Wednesday, February 23, 2005

crystal ball

I received this link as a comment to my note on Google
A very interesting blog, gives a quick review of the start of Internet (yes! surprise!surprise, the WorldWideWeb was a European venture and not an American, like the row blvs).
Well,the point is, I happily read on till 2005. Then from somewhere within me, I felt a force that stopped me from reading on. I finally realized I am anti-crystal ball :). Huh??..yes!Well, it is not that I don't want to know what my future, just that I feel it would take out the thrill of existence. I would speculate, as an economist(not completely though), I would make my proves, predict market behavior, yada yada. But I would never want to know EXACTLY what would happen. The element of surprise/shock is lost, there is no incentive to live. Forgive me, I did not mean to sound as if the only incentive to live is to know what would happen tomorrow, but yes, the element of mystery is what makes life so interesting/boring. I wonder what would happen if we all knew EXACTLY what was going to happen. There would be no hope, then I guess no perseverance, either complete morality/immorality, no dilemmas, no counselors. Would there be the course optimization(because would we have alternatives?)

Written problem — Condense the paragraph of the crystal ball post that begins "Well,the point is" into a brief bulleted list of its main points. The items placed after the crystal ball post are separate material that is not part of it.

Dataset content —

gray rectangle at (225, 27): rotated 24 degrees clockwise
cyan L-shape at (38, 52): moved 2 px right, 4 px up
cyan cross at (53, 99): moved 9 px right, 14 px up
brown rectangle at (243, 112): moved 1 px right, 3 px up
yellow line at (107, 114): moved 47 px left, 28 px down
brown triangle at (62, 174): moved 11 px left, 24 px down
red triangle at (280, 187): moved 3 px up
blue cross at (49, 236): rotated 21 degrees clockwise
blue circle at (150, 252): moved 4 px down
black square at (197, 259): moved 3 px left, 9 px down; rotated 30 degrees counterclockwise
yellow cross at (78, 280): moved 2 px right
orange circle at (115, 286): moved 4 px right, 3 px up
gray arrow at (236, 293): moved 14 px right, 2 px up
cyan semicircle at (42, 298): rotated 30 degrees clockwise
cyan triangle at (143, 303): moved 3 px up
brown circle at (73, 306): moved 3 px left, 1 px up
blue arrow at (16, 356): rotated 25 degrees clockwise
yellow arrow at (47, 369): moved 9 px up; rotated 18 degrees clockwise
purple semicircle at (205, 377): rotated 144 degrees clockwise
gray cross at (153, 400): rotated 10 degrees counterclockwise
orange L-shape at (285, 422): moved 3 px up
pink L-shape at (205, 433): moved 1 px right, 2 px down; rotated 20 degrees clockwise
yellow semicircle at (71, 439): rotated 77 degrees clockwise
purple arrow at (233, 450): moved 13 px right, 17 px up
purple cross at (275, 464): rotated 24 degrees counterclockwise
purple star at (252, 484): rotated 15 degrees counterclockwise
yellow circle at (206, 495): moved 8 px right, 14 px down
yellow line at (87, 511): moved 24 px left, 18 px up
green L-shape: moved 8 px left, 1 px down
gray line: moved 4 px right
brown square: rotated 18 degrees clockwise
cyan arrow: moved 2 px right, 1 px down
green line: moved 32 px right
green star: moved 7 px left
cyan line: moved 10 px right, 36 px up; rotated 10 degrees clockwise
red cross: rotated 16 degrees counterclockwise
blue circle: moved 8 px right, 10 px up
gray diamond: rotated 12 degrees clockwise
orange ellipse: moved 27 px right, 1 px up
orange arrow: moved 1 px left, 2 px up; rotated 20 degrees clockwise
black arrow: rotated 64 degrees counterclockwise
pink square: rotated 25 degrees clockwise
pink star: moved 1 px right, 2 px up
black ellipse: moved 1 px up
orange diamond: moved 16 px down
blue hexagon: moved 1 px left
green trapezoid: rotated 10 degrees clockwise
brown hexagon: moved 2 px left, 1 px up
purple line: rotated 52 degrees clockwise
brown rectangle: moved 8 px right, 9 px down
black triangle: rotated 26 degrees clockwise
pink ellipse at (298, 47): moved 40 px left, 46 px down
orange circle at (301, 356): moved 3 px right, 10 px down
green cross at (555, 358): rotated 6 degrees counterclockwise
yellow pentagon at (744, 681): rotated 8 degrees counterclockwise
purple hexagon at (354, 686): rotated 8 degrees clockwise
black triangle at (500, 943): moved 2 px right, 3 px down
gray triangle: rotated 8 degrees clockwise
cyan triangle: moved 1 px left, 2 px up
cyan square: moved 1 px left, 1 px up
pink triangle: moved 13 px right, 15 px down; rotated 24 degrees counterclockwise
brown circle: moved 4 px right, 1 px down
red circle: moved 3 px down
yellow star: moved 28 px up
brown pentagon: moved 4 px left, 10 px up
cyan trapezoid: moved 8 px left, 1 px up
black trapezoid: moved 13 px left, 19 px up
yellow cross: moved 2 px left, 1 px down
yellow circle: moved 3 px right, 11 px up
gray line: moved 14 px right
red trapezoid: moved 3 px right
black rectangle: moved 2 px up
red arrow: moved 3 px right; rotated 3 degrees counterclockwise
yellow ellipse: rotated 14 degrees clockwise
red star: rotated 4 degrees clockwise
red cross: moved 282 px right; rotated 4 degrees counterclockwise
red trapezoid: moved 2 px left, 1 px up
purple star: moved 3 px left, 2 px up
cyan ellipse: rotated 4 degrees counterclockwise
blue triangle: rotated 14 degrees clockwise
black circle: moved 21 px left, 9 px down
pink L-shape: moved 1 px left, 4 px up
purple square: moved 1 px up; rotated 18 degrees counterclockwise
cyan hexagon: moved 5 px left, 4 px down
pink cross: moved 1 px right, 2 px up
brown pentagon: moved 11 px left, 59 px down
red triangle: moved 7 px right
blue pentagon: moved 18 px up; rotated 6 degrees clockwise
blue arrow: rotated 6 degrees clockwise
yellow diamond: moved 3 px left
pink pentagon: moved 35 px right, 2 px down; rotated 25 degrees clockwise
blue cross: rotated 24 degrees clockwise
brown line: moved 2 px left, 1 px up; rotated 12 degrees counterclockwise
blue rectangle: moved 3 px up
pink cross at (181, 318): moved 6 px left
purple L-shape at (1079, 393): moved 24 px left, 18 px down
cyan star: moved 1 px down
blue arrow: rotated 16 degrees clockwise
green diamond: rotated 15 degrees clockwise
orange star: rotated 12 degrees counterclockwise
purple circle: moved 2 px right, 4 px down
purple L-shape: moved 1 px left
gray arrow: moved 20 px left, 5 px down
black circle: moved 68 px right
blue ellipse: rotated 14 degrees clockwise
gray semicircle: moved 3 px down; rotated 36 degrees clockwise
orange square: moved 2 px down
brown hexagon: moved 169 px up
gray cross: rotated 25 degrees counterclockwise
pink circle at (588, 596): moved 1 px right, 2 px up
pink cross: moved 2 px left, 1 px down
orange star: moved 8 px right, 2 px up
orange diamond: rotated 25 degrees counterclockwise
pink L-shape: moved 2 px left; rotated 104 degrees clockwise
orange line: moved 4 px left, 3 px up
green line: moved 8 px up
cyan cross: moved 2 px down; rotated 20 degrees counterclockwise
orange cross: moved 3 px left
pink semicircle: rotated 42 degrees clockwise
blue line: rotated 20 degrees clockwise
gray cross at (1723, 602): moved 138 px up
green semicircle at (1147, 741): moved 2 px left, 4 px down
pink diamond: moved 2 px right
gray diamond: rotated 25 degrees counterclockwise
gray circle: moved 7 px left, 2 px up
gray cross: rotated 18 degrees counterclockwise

Correct response —
- The writer read the blog happily up to 2005, then felt a force stop the reading and realized the writer is "anti-crystal ball."
- The writer is not against knowing the future but feels that knowing it would take the thrill out of existence.
- As a partial economist, the writer would speculate and predict market behavior but would never want to know exactly what would happen.
- Without surprise or shock, the incentive to live is lost. The element of mystery is what makes life interesting or boring.
- If everyone knew exactly what would happen, there would be no hope, no perseverance, no dilemmas and no counselors, and people would be either completely moral or completely immoral.
- The writer wonders whether there would still be optimization, since there might be no alternatives.